The chocolate itself isn't the everyday kind you find in Hershey's and Mars Bars. This is a type of chocolate ganache, similar to fudge. It will, of course, soften a bit in the heat, but the wax will keep it in place. Once it cools down, you can just cut off a slice, peel off the wax, and eat. It runs about $10 for 3 ounces or so.
More good stuff
The weatherproof chocolate from the kitchens of Santa Fe's Chocolate Smith comes in similar flavors, coated with Dutch cheese wax -- you can even get wax-coated rounds that look just like Gouda. They call their gourmet chocolate filling "paté." Like the Hammond variety, it's more like fudge than regular chocolate.
Chocolate Smith's backpacker's chocolate comes in six Southwestern-influenced flavors, including Sunset Orange Paté, Mucho Ancho Paté, and Nuts and Berries Paté. Their tasty treats will cost you $8.50 apiece -- but you won't begrudge the expense when you need a treat at the top of that next hill.
Danger, Will Robinson!
There are several concoctions that are sometimes called heat-resistant chocolate, backpacker's chocolate, or military chocolate that's as about as far from real weatherproof chocolate as you can get. In fact, you're liable to get sick if you try to eat it when you're hot and hungry.

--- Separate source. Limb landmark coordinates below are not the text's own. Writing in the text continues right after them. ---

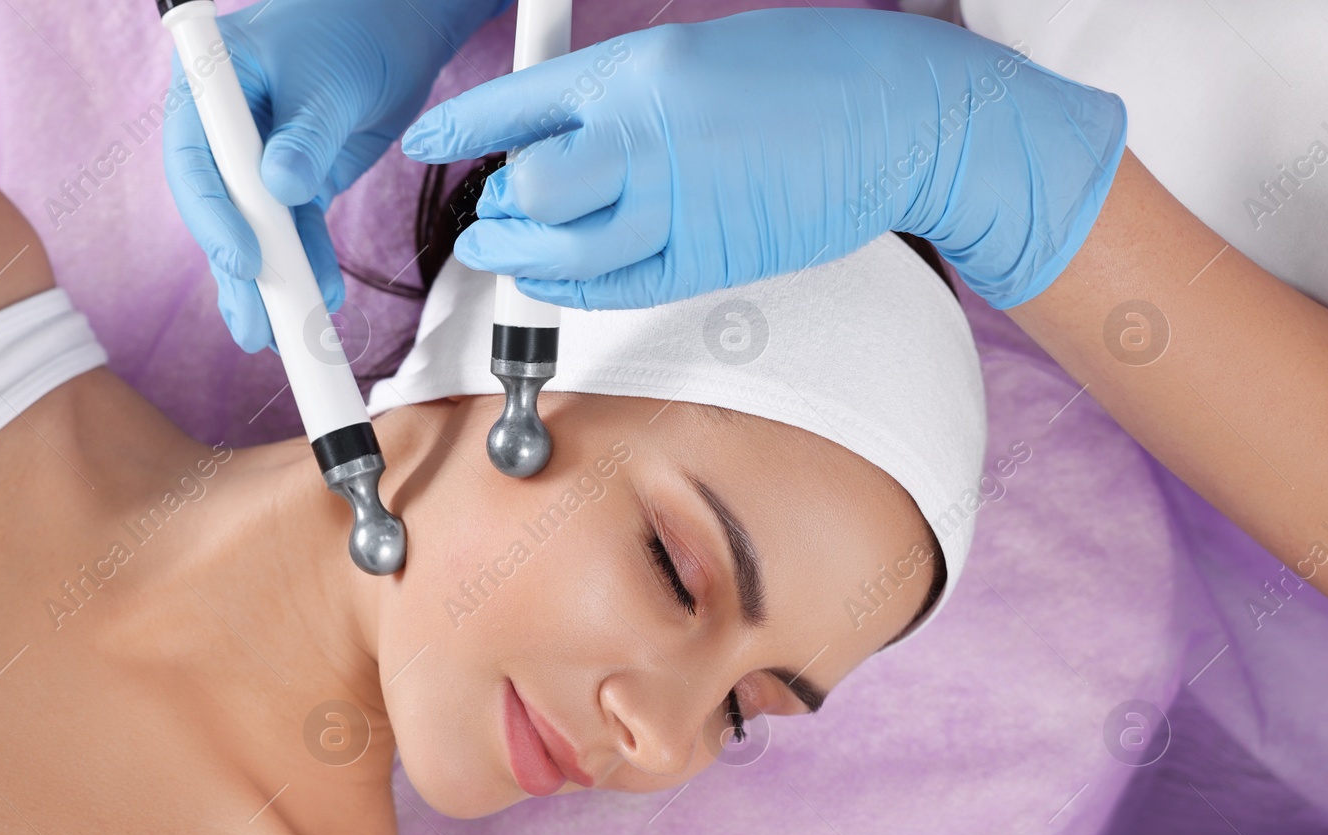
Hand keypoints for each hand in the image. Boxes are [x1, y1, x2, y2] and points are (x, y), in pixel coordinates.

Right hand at [163, 0, 507, 351]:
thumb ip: (305, 134)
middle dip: (236, 271)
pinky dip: (306, 267)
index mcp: (209, 88)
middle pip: (218, 210)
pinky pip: (293, 233)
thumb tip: (282, 189)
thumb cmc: (353, 28)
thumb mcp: (328, 79)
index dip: (213, 217)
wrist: (397, 27)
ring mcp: (258, 161)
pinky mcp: (293, 182)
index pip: (194, 161)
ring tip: (281, 335)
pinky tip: (318, 299)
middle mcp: (225, 131)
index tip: (244, 260)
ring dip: (270, 285)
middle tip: (254, 325)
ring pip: (253, 232)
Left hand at [400, 9, 1126, 310]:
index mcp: (642, 69)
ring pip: (564, 252)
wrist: (898, 116)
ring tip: (509, 250)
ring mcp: (679, 205)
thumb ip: (627, 95)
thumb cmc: (810, 74)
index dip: (462, 126)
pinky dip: (576, 287)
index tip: (429, 139)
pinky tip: (561, 278)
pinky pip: (617, 287)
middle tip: (494, 210)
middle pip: (531, 188)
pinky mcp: (709, 259)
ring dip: (523, 257)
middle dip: (499, 205)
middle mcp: (648, 138)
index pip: (521, 104)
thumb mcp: (700, 53)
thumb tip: (567, 129)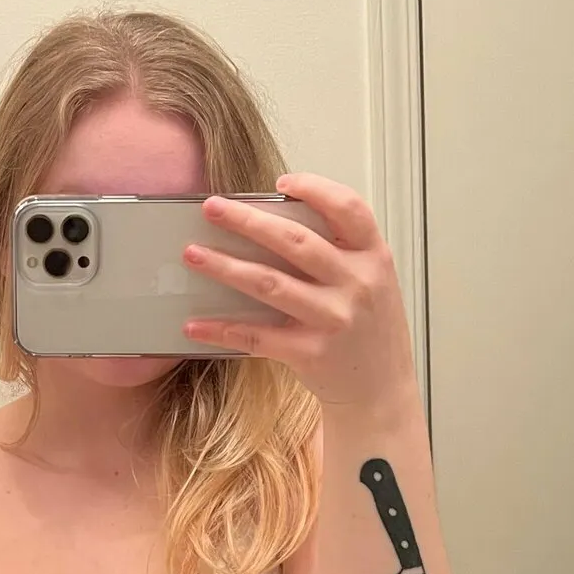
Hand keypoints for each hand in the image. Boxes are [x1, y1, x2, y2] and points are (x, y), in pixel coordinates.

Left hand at [182, 173, 417, 414]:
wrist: (381, 391)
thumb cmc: (369, 328)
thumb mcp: (371, 280)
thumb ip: (340, 251)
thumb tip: (275, 221)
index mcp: (373, 256)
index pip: (349, 208)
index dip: (315, 188)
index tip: (280, 182)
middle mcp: (356, 283)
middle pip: (295, 242)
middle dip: (247, 220)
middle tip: (211, 207)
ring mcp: (334, 319)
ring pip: (269, 284)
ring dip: (225, 267)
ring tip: (193, 254)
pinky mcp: (311, 353)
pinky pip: (257, 336)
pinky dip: (223, 329)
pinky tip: (195, 324)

The best you can say for the stuff is that it's edible. Probably the earliest military brand was "Field Ration D," which Hersey's developed for our GIs back in the 1940s. It was more oat flour than chocolate, sadly. Modern military chocolate still exists and stays firm up to 140º, but folks report that it doesn't taste much better.
Then there are chocolates made with high corn-sugar content. While they do taste better than the military types (good enough, in fact, that we'll probably do an article on the newest versions soon) they won't melt in your mouth and can seem a tad oily -- not stuff you'll ever mistake for real gourmet weatherproof chocolate.